* EXERCISE GOAL
Copy every line of the material below with no changes, and leave out the pictures.

»»

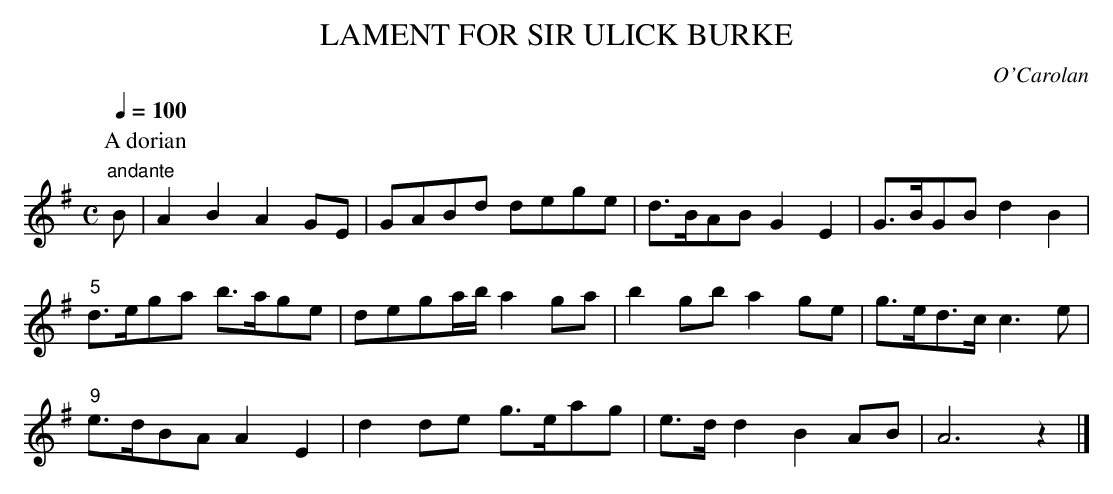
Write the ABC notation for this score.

X:1
T:LAMENT FOR SIR ULICK BURKE
C:O'Carolan
wonder if the original ABC was defective in some way?
Q:1/4=100
M:C
L:1/8
K:G
P:A dorian
"andante"
B|A2B2 A2GE|GABd dege|d>BAB G2E2|G>BGB d2B2|
"5"d>ega b>age|dega/b/ a2ga|b2gb a2ge|g>ed>c c3e|
"9"e>dBA A2E2|d2de g>eag|e>dd2 B2AB|A6z2|]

««

* EXPECTED OUTPUT
Write the ABC notation for this score.

X:1
T:LAMENT FOR SIR ULICK BURKE
C:O'Carolan
wonder if the original ABC was defective in some way?
Q:1/4=100
M:C
L:1/8
K:G
P:A dorian
"andante"
B|A2B2 A2GE|GABd dege|d>BAB G2E2|G>BGB d2B2|
"5"d>ega b>age|dega/b/ a2ga|b2gb a2ge|g>ed>c c3e|
"9"e>dBA A2E2|d2de g>eag|e>dd2 B2AB|A6z2|]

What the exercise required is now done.